Pandemic-induced market volatility and warnings from Wall Street that tax rates are bound to rise have more Americans preparing to move money from traditional individual retirement accounts into Roth IRAs.
It’s an attempt at tax arbitrage. With traditional IRAs, a saver is required to begin making annual withdrawals and paying income taxes on them at age 72. If tax rates are likely to be higher then, the thinking goes, why not pay taxes on some of the money held in tax-deferred accounts now, at today’s presumably lower rate, and let it grow tax-free in a Roth?
That option has become more appealing this year, as stock market declines have shrunk the value of accounts, along with the tax bill for converting assets. Fidelity Investments said Roth conversions surged 76% in the first quarter from a year ago.
The strategy can also make more sense for those in lower tax brackets due to job losses or salary cuts. As well, the CARES Act allows those required to take annual distributions from traditional IRAs to skip it this year, which can provide wiggle room within their tax bracket for maneuvers like a partial Roth conversion.

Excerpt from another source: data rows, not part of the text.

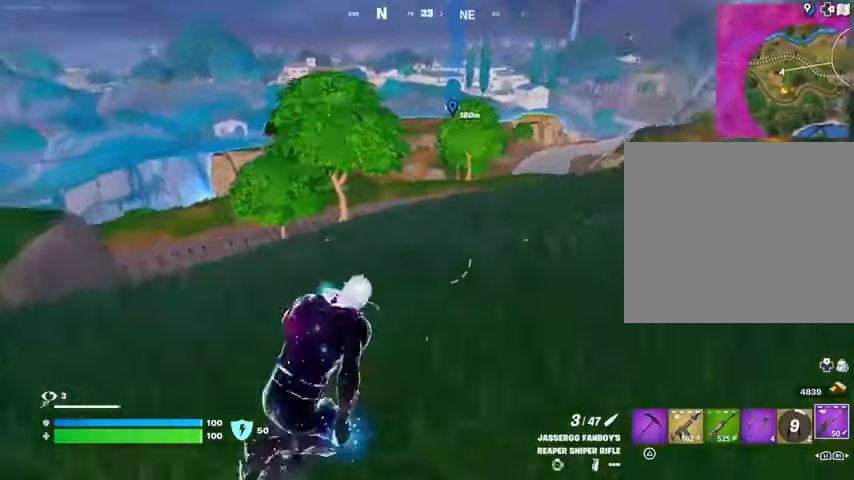
{"buttons": [], "left_stick": "up-right", "right_stick": "center", "events": [[100, "left_stick", "up"], [133, "right_stick", "center"], [200, "left_stick", "up-left"], [500, "left_stick", "up-right"]]}
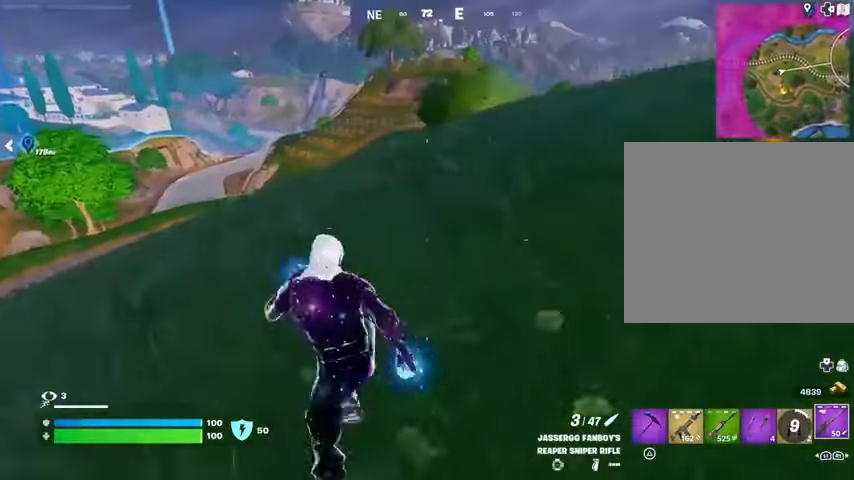
{"buttons": [], "left_stick": "up-right", "right_stick": "center", "events": [[100, "right_stick", "left"], [233, "right_stick", "center"]]}
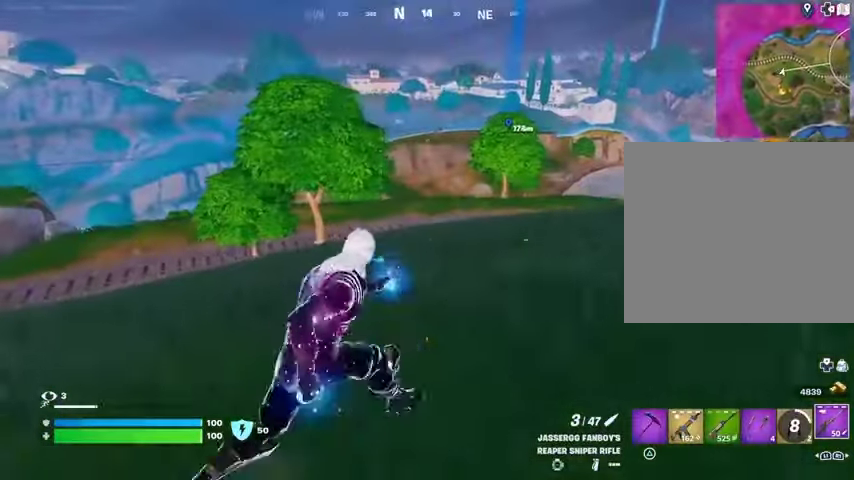
{"buttons": [], "left_stick": "up-right", "right_stick": "center", "events": [[300, "CROSS", "down"], [333, "CROSS", "up"]]}
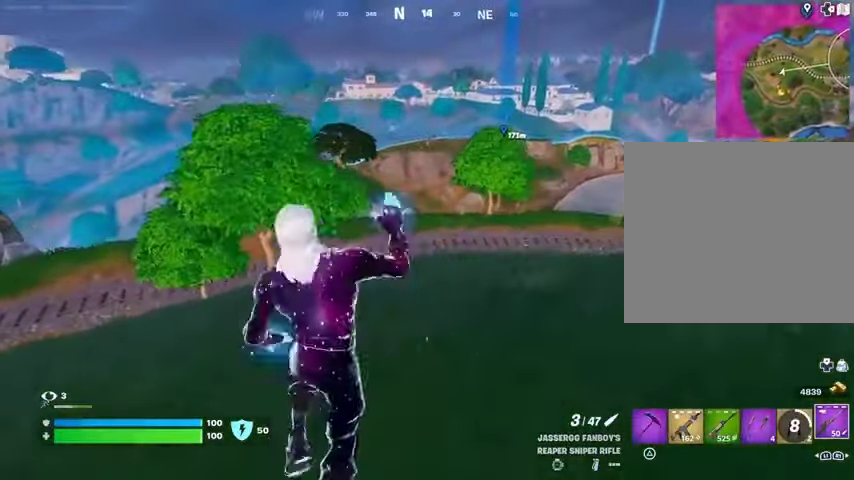
{"buttons": [], "left_stick": "up-right", "right_stick": "right", "events": [[433, "right_stick", "right"]]}
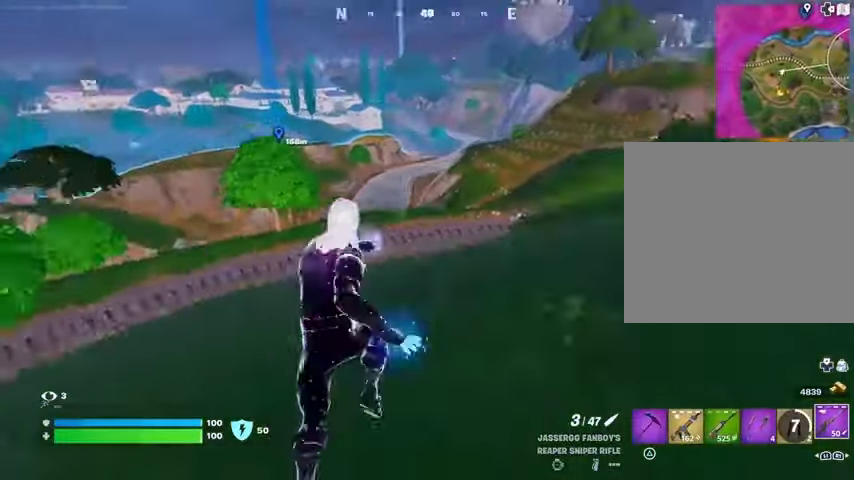
{"buttons": [], "left_stick": "up-left", "right_stick": "up-right", "events": [[33, "right_stick", "center"], [333, "left_stick", "up"], [433, "left_stick", "up-left"], [500, "right_stick", "up-right"]]}
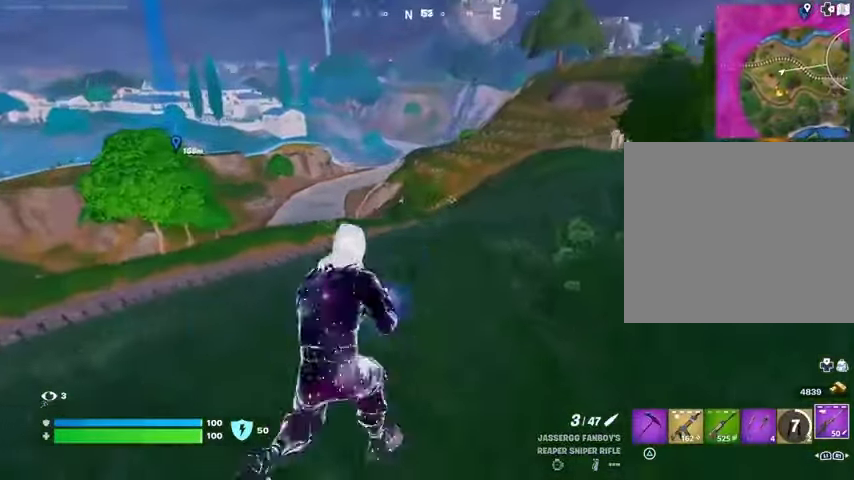
{"buttons": ["L2"], "left_stick": "up-left", "right_stick": "center", "events": [[33, "L2", "down"], [67, "right_stick", "center"], [233, "right_stick", "left"], [367, "right_stick", "center"]]}
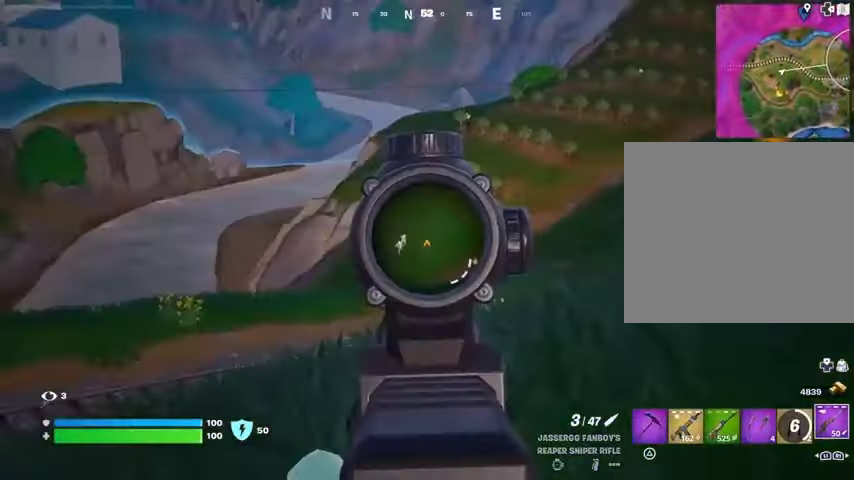
{"buttons": [], "left_stick": "up-left", "right_stick": "down-left", "events": [[333, "L1", "down"], [333, "L2", "up"], [333, "R2", "down"], [333, "right_stick", "down-left"], [400, "L1", "up"], [433, "R2", "up"]]}
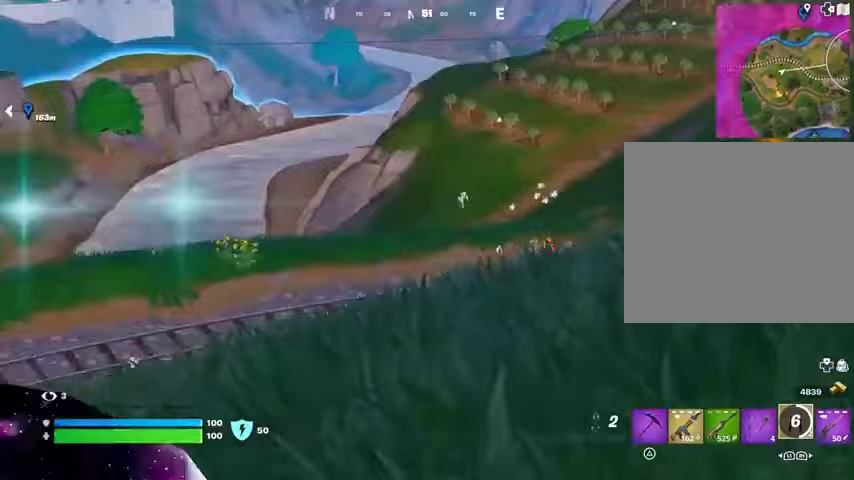
{"buttons": ["L3"], "left_stick": "up-left", "right_stick": "center", "events": [[33, "right_stick", "center"], [200, "right_stick", "up-right"], [267, "right_stick", "center"], [467, "L3", "down"]]}
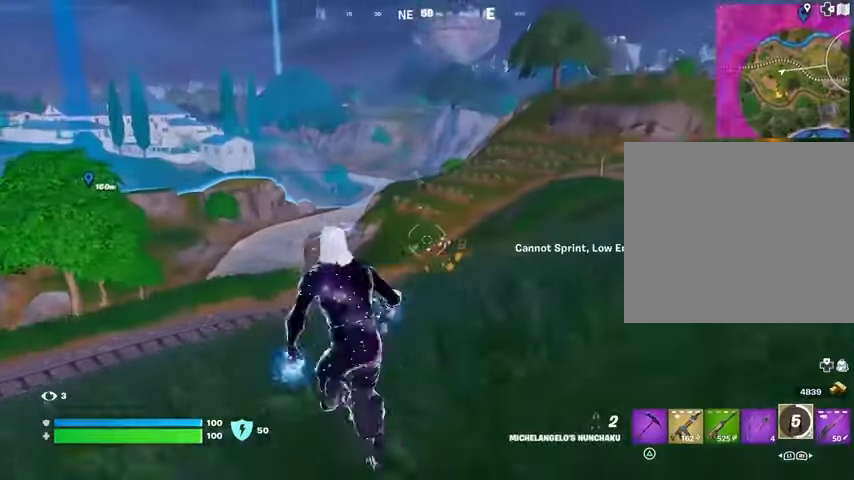
{"buttons": [], "left_stick": "up-right", "right_stick": "center", "events": [[67, "L3", "up"], [300, "R1", "down"], [333, "left_stick", "up-right"], [367, "R1", "up"]]}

Daniel Lash at VLP Financial Advisors in Vienna, Virginia, did Roth conversions for about 10 clients in late March and early April, as equity markets were at their lows for the year.
“We moved mostly small- and mid-cap U.S. stock funds, and since completing the conversions the funds have increased significantly, but now on a tax-free basis in the Roth,” he said.
The S&P 500 has surged 31% since bottoming out on March 23.
Some people assume they’ll be in a lower tax bracket when they retire. But a growing number of Wall Street luminaries predict that personal or corporate tax rates will probably rise as massive government stimulus programs swell federal budget deficits. They include BlackRock Inc. Chairman Larry Fink, Bridgewater Associates’ founder Ray Dalio and Goldman Sachs Group Inc. chief U.S. equity strategist David Kostin.
In addition, the Republican tax cuts enacted in late 2017 are scheduled to expire after 2025, reverting to previous levels. Today’s top marginal tax rate of 37% looks modest next to top marginal rates during other turbulent periods of American history. In 1918, during the last pandemic, the top marginal tax rate was 77%. In 1932, near the height of the Great Depression, rates on top earners rose to 63% from 25%. The highest top marginal tax rate on record came in 1944, during World War II, at 94%.
There was $11 trillion in traditional and Roth IRA accounts at the end of 2019, or more than a third of the U.S. retirement market, according to the Investment Company Institute. More than 36 million U.S. households own traditional IRAs funded with pretax money on which they’ll pay taxes on future withdrawals. About 25 million Americans have contributed after-tax money to Roth IRAs.
While people with high incomes are precluded from opening Roth IRAs, conversions are a different story. The income caps where the ability to open a direct Roth IRA end — $139,000 of modified adjusted gross income for individuals and $209,000 for married couples — don’t apply to conversions, which are sometimes called “backdoor Roths.”
Many planners are prepared but waiting to pounce if there’s another market pullback. Some are holding off until a client’s taxable income picture is more complete later in the year. That allows them to fine-tune the Roth conversion amounts to ensure clients stay in lower marginal brackets. But sometimes, even if a conversion makes long-term financial sense, clients may not act — reducing a cash cushion to pay taxes is never pleasant, and during uncertain times cash can bring valuable peace of mind.